Controlling two characters simultaneously extends to the combat as well, which integrates both turn-based and action game mechanics. Mario and Luigi attack in a similar fashion to Super Mario RPG; select an attack from a menu, then tap buttons as necessary to boost your damage output. This applies to both regular attacks and more advanced Bros. Attacks that involve multiple button presses to achieve the best possible results. Combat gets really interesting when it comes to defense, though; you’ll use the heroes’ jump buttons to manually dodge attacks or block them with weapons, ideally landing right on your foes’ heads or striking back for a counterattack. It’s a surprisingly great way of making bringing some life to turn-based combat, which is, by its very nature, kind of dull.
All of this works together to make for a must-play experience, one that’s led to an entire series of must-play games, but that’s not all that’s included in this package. You’ve also got Minion Quest, a Nintendofied RTS where you control the titular baddies as they try to reconvene with their beloved Koopa master. This incorporates aspects of real-time strategy games, Nintendo’s own beloved Fire Emblem franchise’s rock-paper-scissors combat system and even a little Mario & Luigi flair with timed attacks.
Don’t come in expecting a tactical extravaganza, but Minion Quest is definitely more than just a tacked-on minigame, and there’s something to be said for leading your own army of Goombas and Koopas against the hostile residents of the Beanbean Kingdom. The two games don’t interact much – you need to reach certain points in Superstar Saga’s plot to get past points in Minion Quest, but the latter has no effect on the former at all so far as I could tell – so you can largely ignore this mode if it’s not to your liking.

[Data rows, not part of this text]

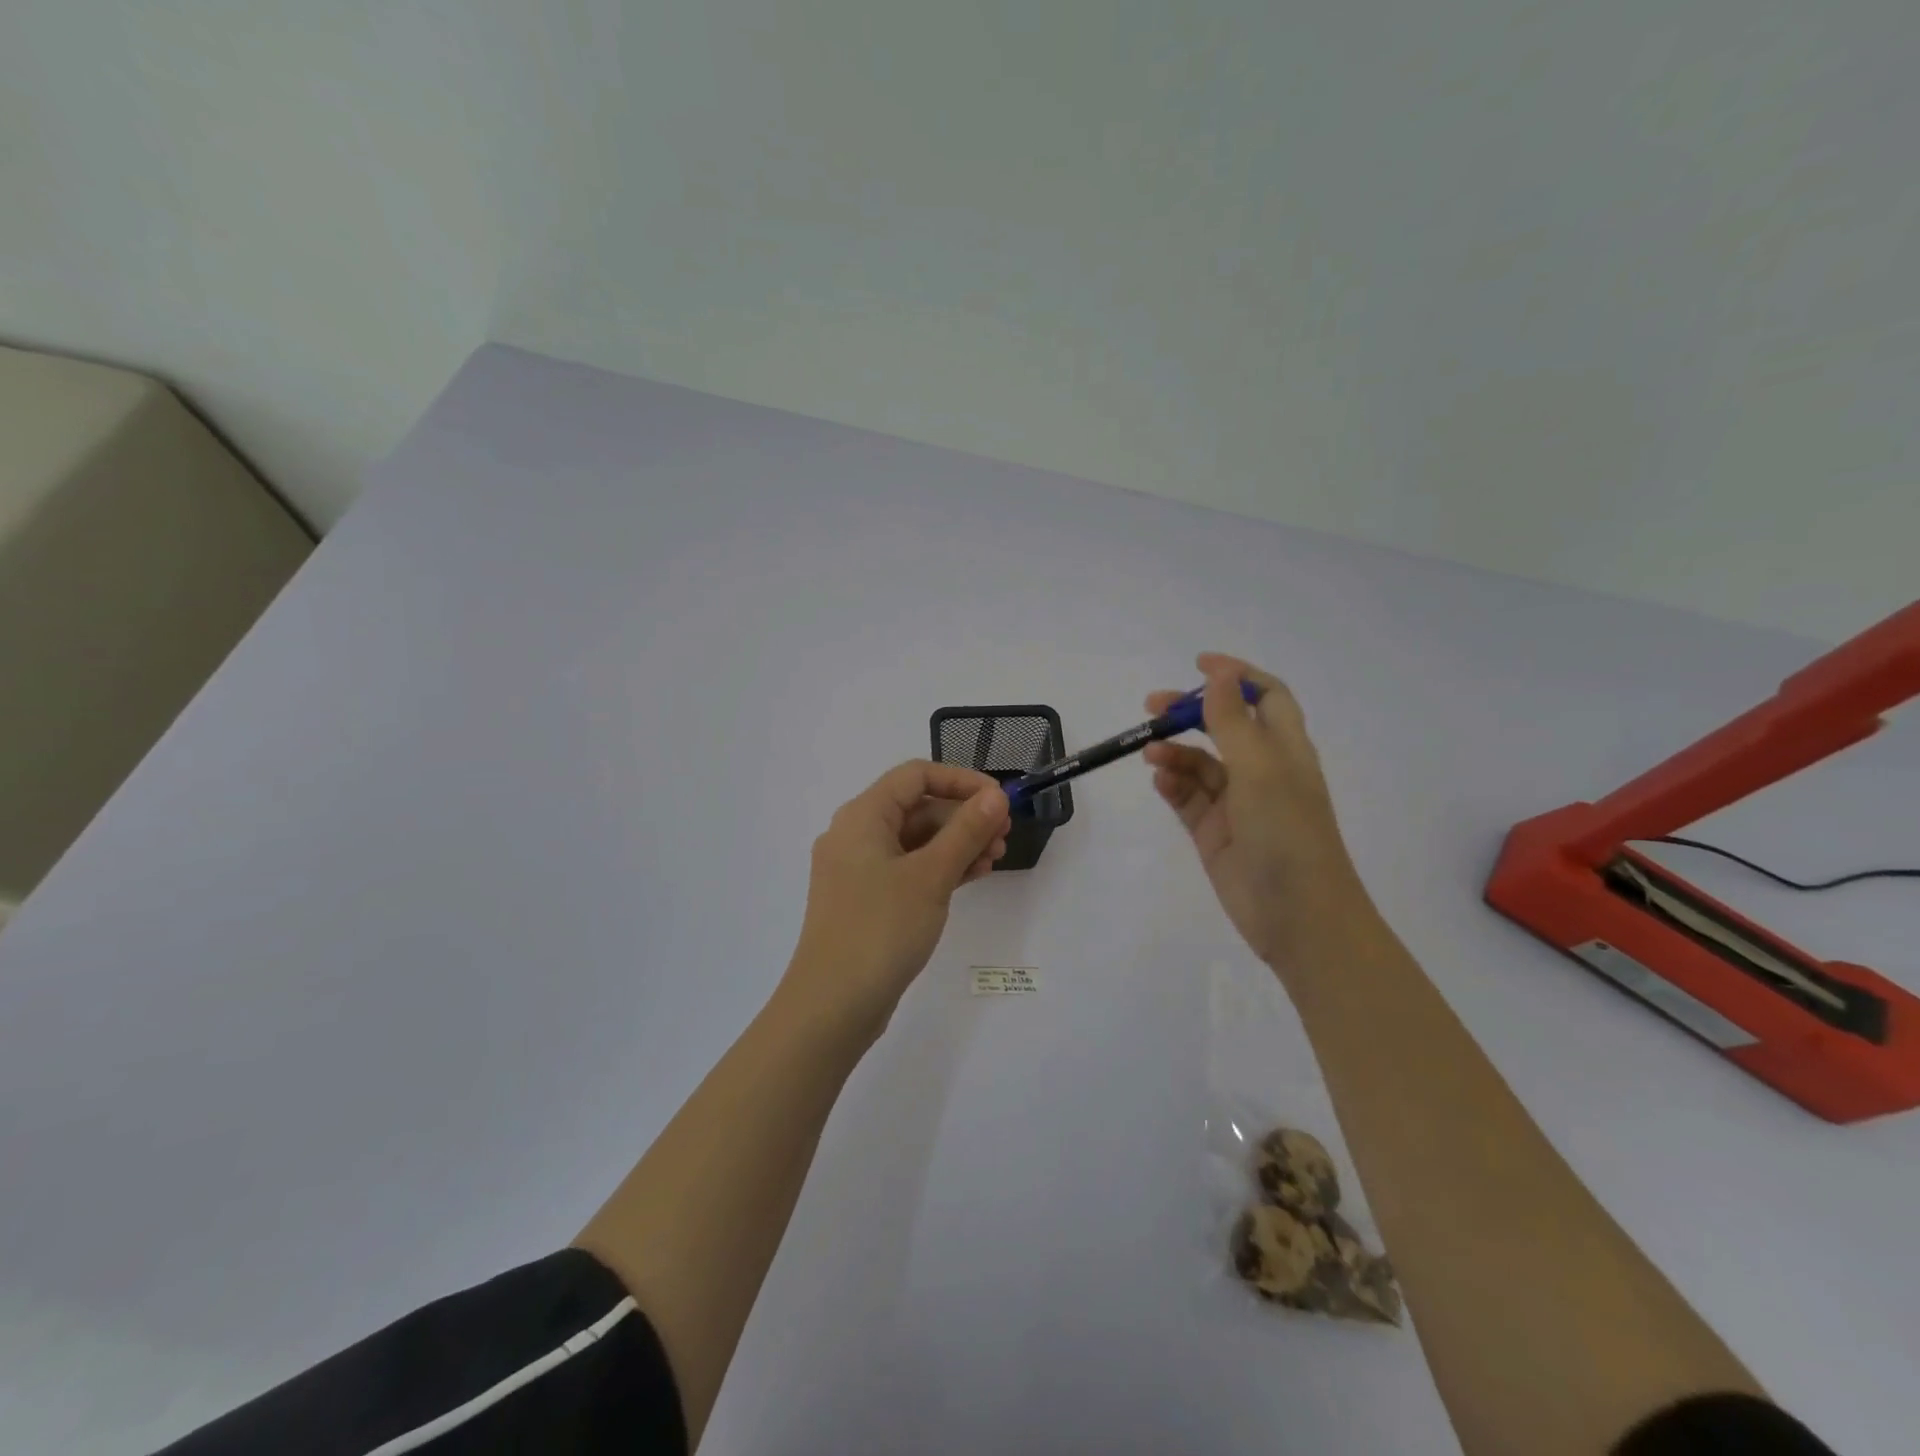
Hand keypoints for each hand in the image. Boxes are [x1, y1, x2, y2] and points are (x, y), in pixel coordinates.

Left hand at [783, 761, 1011, 1031]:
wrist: (832, 1006)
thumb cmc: (881, 929)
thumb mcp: (931, 876)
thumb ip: (966, 831)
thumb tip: (996, 797)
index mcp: (862, 816)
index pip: (916, 775)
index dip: (962, 780)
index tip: (999, 801)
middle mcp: (855, 834)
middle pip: (916, 807)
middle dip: (963, 816)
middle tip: (1004, 837)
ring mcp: (858, 869)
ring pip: (914, 840)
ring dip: (956, 844)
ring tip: (994, 860)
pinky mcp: (865, 899)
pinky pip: (907, 868)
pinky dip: (938, 868)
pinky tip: (972, 877)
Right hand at [1143, 653, 1364, 967]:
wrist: (1298, 916)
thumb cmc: (1287, 833)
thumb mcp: (1260, 769)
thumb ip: (1233, 720)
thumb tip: (1220, 671)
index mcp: (1285, 749)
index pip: (1265, 697)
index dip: (1236, 676)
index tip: (1198, 664)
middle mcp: (1262, 771)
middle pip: (1223, 727)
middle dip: (1190, 713)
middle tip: (1153, 707)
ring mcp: (1236, 803)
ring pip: (1199, 763)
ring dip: (1175, 751)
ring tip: (1151, 753)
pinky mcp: (1213, 832)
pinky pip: (1187, 797)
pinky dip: (1172, 784)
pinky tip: (1160, 780)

Along with Minion Quest, the big draw of this remake is how the game looks. The original Superstar Saga’s cartoon-styled sprites have been traded in favor of the more modern look seen in more recent Mario & Luigi titles like Dream Team and Paper Jam. Both styles look great, to be honest, and Superstar Saga doesn’t lose much in the transition; it still plays largely the same as the original as well, so you aren’t losing anything there either. As always, the classic Mario presentation makes this game a joy to play through, and if you’ve been a fan of the plumbers before you aren’t going to start hating them now.
We aren’t too far off from the next big Mario adventure proper in Super Mario Odyssey, but if you’re hurting for a little plumbing right this second then you might want to check out Mario & Luigi: Superstar Saga + Bowser’s Minions. Minion Quest is fun but probably isn’t enough to sell as a game by itself; Superstar Saga, though, is a solid RPG that’s worth a look for pretty much anyone – even those who are averse to the genre are likely to be drawn in by the sheer Mario of it all. Superstar Saga has certainly held up after all these years and this is the definitive way to play it.